Осоргин спас многих – но сам погиб: деятельность его не могла долго оставаться безнаказанной. После знаменитого визита Максима Горького на Соловки в порядке мести заключенным за их жалобы чекисты расстреляли 300 заключенных: попал в этот список и Осоргин. Но и погибая, он был великолепен. По обычной лагерной неразберихе как раз в дни перед расстрелом (о котором Осоргин знал) к нему на свидание приехала жена. Она была из княжон Голицыных и уже имела паспорт для выезда в Париж. Чекисты разрешили Осоргину свидание – если он даст слово офицера, что о расстреле ей не скажет (чекисты часто оформляли расстрелы как естественную смерть)».
Лихачев случайно встретил Осоргина, гулявшего по Соловкам с женой, как всегда подтянутого, веселого, остроумного. Жена, успокоенная, уехала. Осоргина 28 октября 1929 года расстреляли среди сотен других отобранных «чекистскими мстителями».
Вот с такими людьми жизнь свела на каторге Лихачева – и они ценили Лихачева за его качества, проявившиеся уже тогда. Каждый встречает равных себе. Много лет спустя, выбравшись в Оксфорд, Лихачев встретил там сестру Осоргина и рассказал ей историю его гибели: оказывается, она ничего не знала об этом.

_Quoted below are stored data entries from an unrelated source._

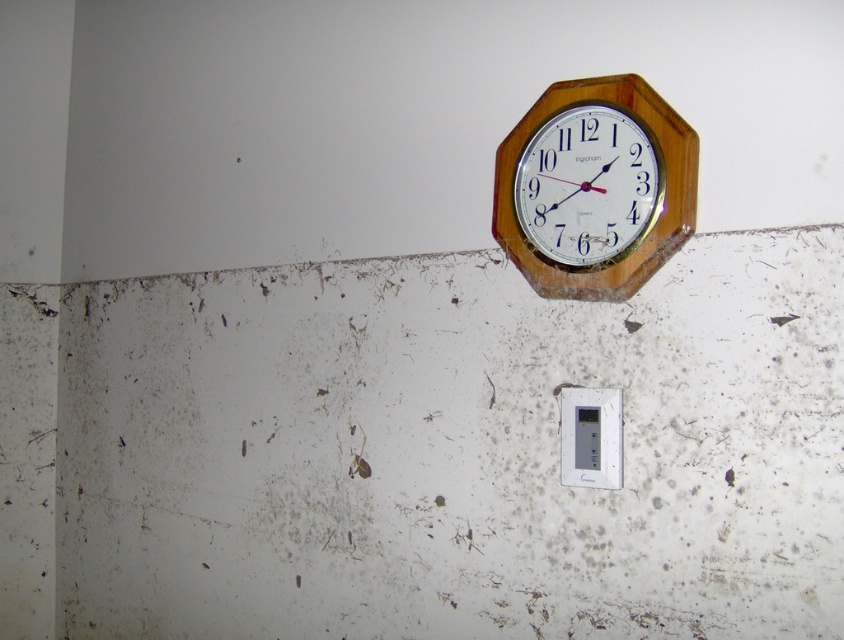
Looking at this image, does wooden clock at upper right appear on the right side of white plastic electric outlet at center?

In fact, wooden clock at upper right is to the left of white plastic electric outlet at center.

Image resolution: width=844 pixels, height=640 pixels. What do you see at coordinates (594, 188) in the screenshot?
I see `wooden clock at upper right` at bounding box center [594, 188].

Identify the location of wooden clock at upper right. (594, 188).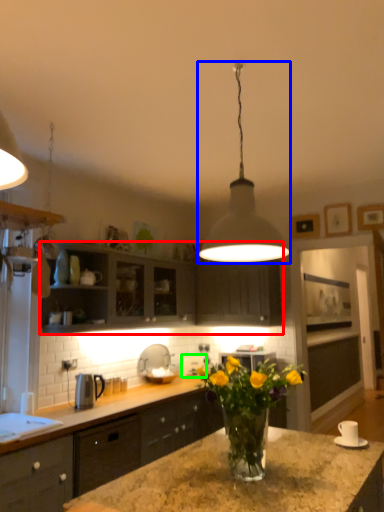
Question: Considering the real-world distances, which object is farthest from cabinetry (highlighted by a red box)? lamp (highlighted by a blue box) or appliance (highlighted by a green box)?

Choices:
 (A) lamp
 (B) appliance

Answer: (A)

Друзья Лихачева в лагере устроили его, наконец, на новую работу, но тут он как раз тяжело заболел тифом, валялся среди других больных, причем последние дни – в так называемой «палате для выздоравливающих», которая представляла собой подвал с низкими сводами, продуваемый с улицы… Приехав на Соловки много десятилетий спустя, Лихачев нашел это тесное помещение и не мог поверить, что помещался там! Но он там поправился и пошел на новую работу.

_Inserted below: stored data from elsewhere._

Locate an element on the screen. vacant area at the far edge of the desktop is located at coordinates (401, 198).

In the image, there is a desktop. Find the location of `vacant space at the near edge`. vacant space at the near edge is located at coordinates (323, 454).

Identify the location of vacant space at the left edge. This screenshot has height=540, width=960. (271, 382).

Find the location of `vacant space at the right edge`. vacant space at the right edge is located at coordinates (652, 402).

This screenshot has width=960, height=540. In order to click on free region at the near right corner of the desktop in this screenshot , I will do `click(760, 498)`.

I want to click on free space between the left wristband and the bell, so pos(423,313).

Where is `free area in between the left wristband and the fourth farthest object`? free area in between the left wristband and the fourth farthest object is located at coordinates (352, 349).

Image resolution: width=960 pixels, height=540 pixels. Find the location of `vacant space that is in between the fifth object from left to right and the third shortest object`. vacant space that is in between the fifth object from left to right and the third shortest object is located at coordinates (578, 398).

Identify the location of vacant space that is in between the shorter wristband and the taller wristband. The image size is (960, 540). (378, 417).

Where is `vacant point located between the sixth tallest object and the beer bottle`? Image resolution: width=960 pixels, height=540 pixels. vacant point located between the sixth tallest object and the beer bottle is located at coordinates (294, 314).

Соловецкий лагерь, хоть и созданный на погибель всего незаурядного, как ни странно, при этом нуждался в умных людях. Какая-то организованность там должна была быть. А от дурака, как известно, результата никакого. Начальству был нужен отчет, «витрина», «результаты перевоспитания», полезная деятельность и даже доход – и никто, кроме людей умных, этого сделать не мог. В лагере были музей, театр, свое хозяйство, культурно-просветительская часть, включающая актеров, музыкантов, администраторов, должная изображать «перевоспитание опасных преступников». Дураки загубили бы все это на корню.